La quatrième et dernière partie aborde l’influence de la musique jamaïcaine dans le monde, mais en se focalisant essentiellement sur le reggae et sur deux pays faisant l’objet du premier chapitre, le Royaume-Uni et la France. Le chapitre sur les États-Unis est assez rapide, au contraire de celui sur l’Afrique qui détaille particulièrement les scènes reggae ivoirienne et sud-africaine. Le reste du monde est rapidement abordé dans un quatrième chapitre, y compris la Caraïbe anglophone qui aurait pu être plus détaillée. On peut d’ailleurs noter une imprécision dans la formulation où la population anglophone de l’île de Providence (Colombie) serait des descendants d’immigrants jamaïcains, alors qu’il s’agit principalement de descendants d’esclavagisés déportés par des colons anglais quand cette île était une possession anglaise.

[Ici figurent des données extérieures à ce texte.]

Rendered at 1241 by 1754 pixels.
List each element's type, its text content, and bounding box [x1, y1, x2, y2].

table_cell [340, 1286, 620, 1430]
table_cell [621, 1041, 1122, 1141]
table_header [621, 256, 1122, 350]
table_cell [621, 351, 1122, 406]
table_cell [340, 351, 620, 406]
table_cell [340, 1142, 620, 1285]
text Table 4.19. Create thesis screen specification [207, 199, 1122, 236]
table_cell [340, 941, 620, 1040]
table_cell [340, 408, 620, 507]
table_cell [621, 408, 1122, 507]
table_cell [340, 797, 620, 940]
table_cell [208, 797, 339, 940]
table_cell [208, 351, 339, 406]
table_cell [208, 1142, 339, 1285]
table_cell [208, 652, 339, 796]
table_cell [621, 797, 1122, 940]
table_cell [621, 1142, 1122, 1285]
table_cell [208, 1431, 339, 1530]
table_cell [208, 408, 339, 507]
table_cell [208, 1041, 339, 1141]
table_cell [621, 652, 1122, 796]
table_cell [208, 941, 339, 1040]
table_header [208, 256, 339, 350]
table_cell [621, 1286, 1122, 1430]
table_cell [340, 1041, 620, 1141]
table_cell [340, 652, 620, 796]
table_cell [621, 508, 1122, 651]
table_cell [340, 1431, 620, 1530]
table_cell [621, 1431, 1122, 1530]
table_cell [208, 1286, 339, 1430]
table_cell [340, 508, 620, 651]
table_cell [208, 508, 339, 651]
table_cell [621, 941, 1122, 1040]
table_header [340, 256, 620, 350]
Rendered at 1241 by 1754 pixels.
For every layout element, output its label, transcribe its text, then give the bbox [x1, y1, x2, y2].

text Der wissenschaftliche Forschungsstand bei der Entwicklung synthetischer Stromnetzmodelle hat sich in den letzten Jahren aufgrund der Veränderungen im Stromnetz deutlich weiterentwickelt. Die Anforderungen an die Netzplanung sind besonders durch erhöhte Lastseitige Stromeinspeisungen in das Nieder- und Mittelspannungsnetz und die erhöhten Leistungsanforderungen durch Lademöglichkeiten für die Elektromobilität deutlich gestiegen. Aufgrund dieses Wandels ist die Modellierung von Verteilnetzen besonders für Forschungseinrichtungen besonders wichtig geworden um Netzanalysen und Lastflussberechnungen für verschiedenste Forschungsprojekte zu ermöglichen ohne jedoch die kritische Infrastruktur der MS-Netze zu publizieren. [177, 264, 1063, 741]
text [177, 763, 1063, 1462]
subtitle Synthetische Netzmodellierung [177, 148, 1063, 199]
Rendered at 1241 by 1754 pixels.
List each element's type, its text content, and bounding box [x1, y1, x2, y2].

Au final cette étude de Jéremy Kroubo Dagnini est la première synthèse sur l’histoire des musiques populaires jamaïcaines publiée en français qui dépasse le seul reggae et inscrit ainsi ce genre majeur dans une période plus large. Les sources utilisées semblent être principalement la bibliographie déjà parue en anglais, la presse de l’époque et des entretiens réalisés par l’auteur. Dans l’édition qui nous est proposé, outre un problème de mise en page qui fait que les notes de bas de page sont littéralement collées au texte, on a l’impression que toute la bibliographie mobilisée n’est pas citée et c’est bien dommage, car si l’auteur prétend faire le lien entre situations sociales et genres musicaux, on a parfois l’impression de liaison un peu rapide et pas forcément bien étayées entre les deux. Mais ce livre reste une somme indispensable pour qui veux connaître l’histoire du reggae, de ses ancêtres et de ses descendants.